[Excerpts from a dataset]
********************
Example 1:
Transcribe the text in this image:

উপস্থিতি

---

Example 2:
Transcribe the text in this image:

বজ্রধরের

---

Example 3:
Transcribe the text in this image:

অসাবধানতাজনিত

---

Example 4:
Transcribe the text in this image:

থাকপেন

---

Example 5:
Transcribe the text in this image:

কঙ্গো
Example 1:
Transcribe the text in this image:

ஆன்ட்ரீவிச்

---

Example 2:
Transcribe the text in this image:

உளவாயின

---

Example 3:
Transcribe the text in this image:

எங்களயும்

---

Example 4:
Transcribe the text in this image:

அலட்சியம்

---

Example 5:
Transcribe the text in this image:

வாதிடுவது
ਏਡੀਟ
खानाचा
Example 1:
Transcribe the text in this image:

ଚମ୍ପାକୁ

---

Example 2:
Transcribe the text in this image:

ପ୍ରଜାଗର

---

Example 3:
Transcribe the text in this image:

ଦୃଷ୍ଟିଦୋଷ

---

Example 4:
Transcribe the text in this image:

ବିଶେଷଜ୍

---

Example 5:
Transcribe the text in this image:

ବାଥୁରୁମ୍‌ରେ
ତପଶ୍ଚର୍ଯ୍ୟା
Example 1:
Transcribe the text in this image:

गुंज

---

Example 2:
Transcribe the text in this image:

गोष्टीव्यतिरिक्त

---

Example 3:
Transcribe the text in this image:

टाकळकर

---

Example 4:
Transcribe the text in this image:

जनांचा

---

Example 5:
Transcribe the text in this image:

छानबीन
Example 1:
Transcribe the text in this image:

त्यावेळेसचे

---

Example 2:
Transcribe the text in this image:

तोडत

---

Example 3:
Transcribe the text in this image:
********************
INSTRUCTIONS FOR THE TASK |
Return the records in full. Omit nothing.

ANSWER TO THIS EXERCISE |
Example 1:
Transcribe the text in this image:

উপস্থিতি

---

Example 2:
Transcribe the text in this image:

বজ্রধরের

---

Example 3:
Transcribe the text in this image:

অসাবধানতাজনিত

---

Example 4:
Transcribe the text in this image:

থাকপেন

---

Example 5:
Transcribe the text in this image:

কঙ্গো
Example 1:
Transcribe the text in this image:

ஆன்ட்ரீவிச்

---

Example 2:
Transcribe the text in this image:

உளவாயின

---

Example 3:
Transcribe the text in this image:

எங்களயும்

---

Example 4:
Transcribe the text in this image:

அலட்சியம்

---

Example 5:
Transcribe the text in this image:

வாதிடுவது
ਏਡੀਟ
खानाचा
Example 1:
Transcribe the text in this image:

ଚମ୍ପାକୁ

---

Example 2:
Transcribe the text in this image:

ପ୍ରଜାଗର

---

Example 3:
Transcribe the text in this image:

ଦୃଷ୍ଟିଦୋଷ

---

Example 4:
Transcribe the text in this image:

ବିଶେଷଜ୍

---

Example 5:
Transcribe the text in this image:

ବାଥୁରୁମ୍‌ରେ
ତପଶ୍ଚର୍ଯ୍ୟା
Example 1:
Transcribe the text in this image:

गुंज

---

Example 2:
Transcribe the text in this image:

गोष्टीव्यतिरिक्त

---

Example 3:
Transcribe the text in this image:

टाकळकर

---

Example 4:
Transcribe the text in this image:

जनांचा

---

Example 5:
Transcribe the text in this image:

छानबीन
Example 1:
Transcribe the text in this image:

त्यावेळेसचे

---

Example 2:
Transcribe the text in this image:

तोडत

---

Example 3:
Transcribe the text in this image:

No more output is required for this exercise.